Instructions to follow >>
Would you copy the records exactly, leaving the pictures out?

Extracted data >>
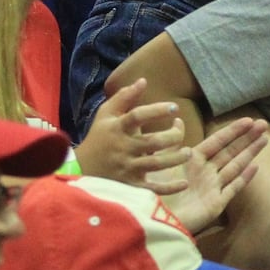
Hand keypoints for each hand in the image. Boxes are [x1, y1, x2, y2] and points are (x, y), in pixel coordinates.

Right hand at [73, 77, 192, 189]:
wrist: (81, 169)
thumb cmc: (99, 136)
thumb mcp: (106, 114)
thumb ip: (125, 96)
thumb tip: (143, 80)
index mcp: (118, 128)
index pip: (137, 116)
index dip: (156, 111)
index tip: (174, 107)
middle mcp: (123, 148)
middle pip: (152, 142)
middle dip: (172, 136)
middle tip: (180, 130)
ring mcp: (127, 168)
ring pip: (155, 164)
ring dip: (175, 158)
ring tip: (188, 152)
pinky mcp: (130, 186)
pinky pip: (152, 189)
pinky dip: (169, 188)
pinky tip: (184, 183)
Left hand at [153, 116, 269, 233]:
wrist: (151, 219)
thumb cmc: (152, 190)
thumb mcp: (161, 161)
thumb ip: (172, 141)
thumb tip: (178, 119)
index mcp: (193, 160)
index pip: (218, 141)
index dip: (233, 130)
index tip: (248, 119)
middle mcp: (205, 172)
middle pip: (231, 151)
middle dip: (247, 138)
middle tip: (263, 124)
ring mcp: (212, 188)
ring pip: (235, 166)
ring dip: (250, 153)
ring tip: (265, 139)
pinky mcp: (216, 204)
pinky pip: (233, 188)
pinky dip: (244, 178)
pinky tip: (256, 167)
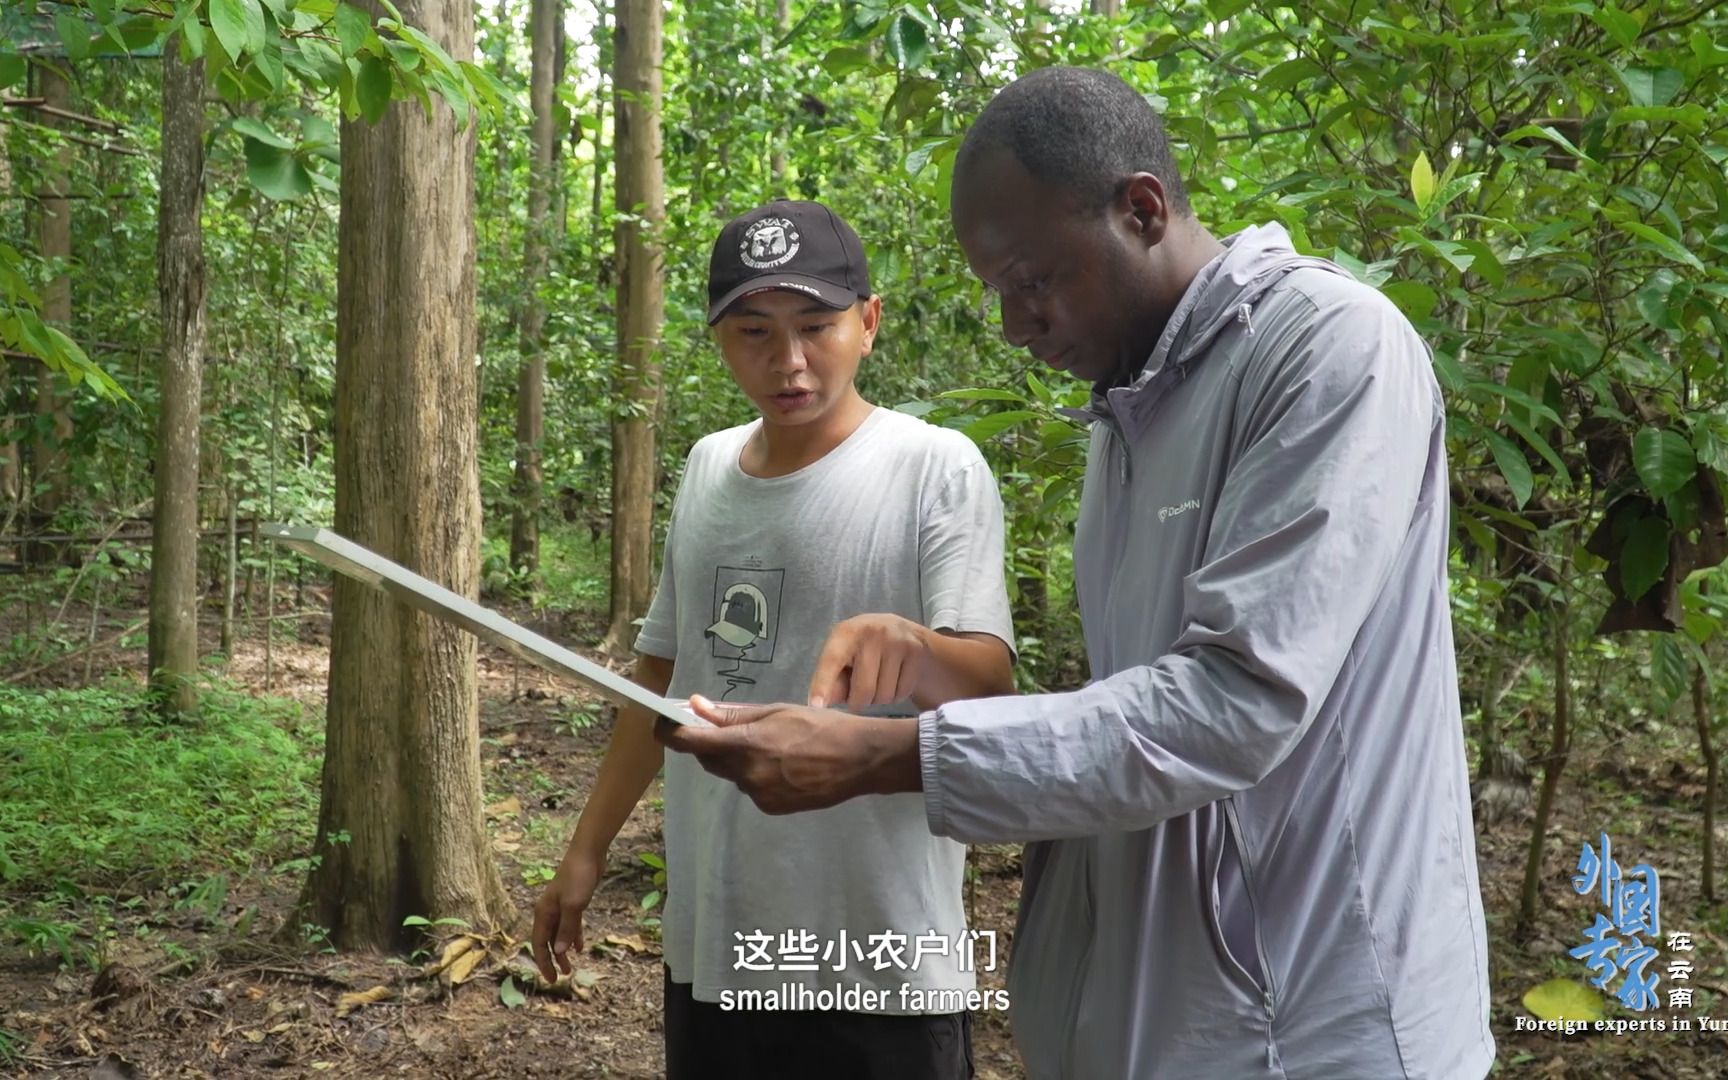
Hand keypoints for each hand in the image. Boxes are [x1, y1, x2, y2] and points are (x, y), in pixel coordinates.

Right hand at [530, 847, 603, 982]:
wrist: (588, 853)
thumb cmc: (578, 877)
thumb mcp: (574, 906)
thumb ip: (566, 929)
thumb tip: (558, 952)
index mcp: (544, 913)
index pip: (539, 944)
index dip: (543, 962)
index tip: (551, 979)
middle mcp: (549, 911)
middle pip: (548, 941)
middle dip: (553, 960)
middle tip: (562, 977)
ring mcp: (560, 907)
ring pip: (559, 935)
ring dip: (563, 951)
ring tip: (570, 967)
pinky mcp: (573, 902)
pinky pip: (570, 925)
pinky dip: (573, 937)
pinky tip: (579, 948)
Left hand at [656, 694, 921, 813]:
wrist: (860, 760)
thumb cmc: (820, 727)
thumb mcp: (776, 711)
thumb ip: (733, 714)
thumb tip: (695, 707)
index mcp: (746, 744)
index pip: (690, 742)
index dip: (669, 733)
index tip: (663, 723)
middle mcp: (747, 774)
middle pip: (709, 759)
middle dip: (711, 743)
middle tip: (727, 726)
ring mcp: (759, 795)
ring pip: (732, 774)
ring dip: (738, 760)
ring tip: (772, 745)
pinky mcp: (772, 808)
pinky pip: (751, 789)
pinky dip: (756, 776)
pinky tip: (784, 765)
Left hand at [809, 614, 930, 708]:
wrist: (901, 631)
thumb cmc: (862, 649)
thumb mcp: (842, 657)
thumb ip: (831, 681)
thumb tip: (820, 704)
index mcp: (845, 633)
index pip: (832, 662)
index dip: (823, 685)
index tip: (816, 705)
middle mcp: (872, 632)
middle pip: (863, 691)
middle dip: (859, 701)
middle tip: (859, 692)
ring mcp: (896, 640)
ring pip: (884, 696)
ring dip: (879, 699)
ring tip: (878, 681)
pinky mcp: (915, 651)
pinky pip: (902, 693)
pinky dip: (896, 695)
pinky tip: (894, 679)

Answer to this task >>
Hand keypoints for each hand in the image. Boxes are [x1, y1, x2, y2] and points are (x, y), in pixel coordinates.

Right hand at [73, 77, 192, 189]:
wrist: (81, 169)
thumb cmc: (99, 136)
thumb mcp: (106, 114)
thumb ip: (125, 96)
thumb tip: (143, 80)
index mcp: (118, 128)
index pip: (137, 116)
index dip: (156, 111)
index tip: (174, 107)
middle mcp: (123, 148)
middle pip: (152, 142)
middle dip: (172, 136)
middle tip: (180, 130)
ring mcp: (127, 168)
ring pip: (155, 164)
ring dip: (175, 158)
ring tip: (188, 152)
pinky mcp: (130, 186)
pinky pip: (152, 189)
pinky dip: (169, 188)
pinky tip: (184, 183)
Left hand at [153, 116, 269, 233]:
wrist: (151, 219)
thumb cmc: (152, 190)
thumb mcp: (161, 161)
thumb ip: (172, 141)
thumb tip: (178, 119)
index mcp: (193, 160)
index pip: (218, 141)
index dip: (233, 130)
index tip: (248, 119)
middle mcp: (205, 172)
middle pip: (231, 151)
middle dip: (247, 138)
middle tip: (263, 124)
ring mcp: (212, 188)
ring pip: (235, 166)
ring dip: (250, 153)
ring tip: (265, 139)
pinky mcp: (216, 204)
pinky pip: (233, 188)
pinky dip: (244, 178)
pinky tip: (256, 167)
Hand keypoints for each hand in the image. Boxes are [x1, y1, x2, y2] and points are (x, y), in pixel coordinates.

Right hand at [530, 847, 603, 982]:
wrist: (588, 853)
thumb cmc: (578, 877)
thumb mcp: (574, 906)
thumb ip: (566, 929)
thumb tip: (558, 952)
index mcp: (544, 913)
index pip: (539, 944)
index dip: (543, 962)
index tip: (551, 979)
middle mcp: (549, 911)
middle pip: (548, 941)
middle dip: (553, 960)
middle tip: (562, 977)
ring mcp: (560, 907)
ring pip: (559, 935)
ring dip: (563, 951)
ring tip: (570, 967)
pinky mcp: (573, 902)
pinky pip: (570, 925)
pinky dip: (573, 937)
pinky tip: (579, 948)
Left hand at [656, 694, 921, 813]:
wrist: (860, 760)
thumb cmc: (820, 727)
thumb mcp: (776, 711)
thumb ip: (733, 714)
thumb tip: (695, 707)
index mcp: (746, 744)
index pip: (690, 742)
index dip: (669, 733)
index tip: (663, 723)
middle mcp: (747, 774)
middle pip: (709, 759)
middle dip: (711, 743)
middle tip: (727, 726)
ring mcp: (759, 795)
ring pip: (732, 774)
ring dip: (738, 760)
ring tip: (772, 745)
pinky mcp: (772, 808)
pinky pip: (751, 789)
pinky dip: (756, 776)
pinky tip: (784, 765)
Left hand at [809, 614, 930, 708]:
wrist: (901, 631)
thumb cmc: (862, 649)
thumb mcp: (842, 657)
thumb ip: (831, 681)
thumb tip: (820, 704)
index mcp: (845, 633)
index pip: (832, 662)
index dip: (823, 685)
index tip: (816, 705)
middle mcp: (872, 632)
middle pip: (863, 691)
middle dip: (859, 701)
middle tip: (859, 692)
ring mcp: (896, 640)
ring pip: (884, 696)
ring dip: (879, 699)
ring tip: (878, 681)
pinky mcp: (915, 651)
pinky pip: (902, 693)
pinky dip: (896, 695)
pinky tip: (894, 679)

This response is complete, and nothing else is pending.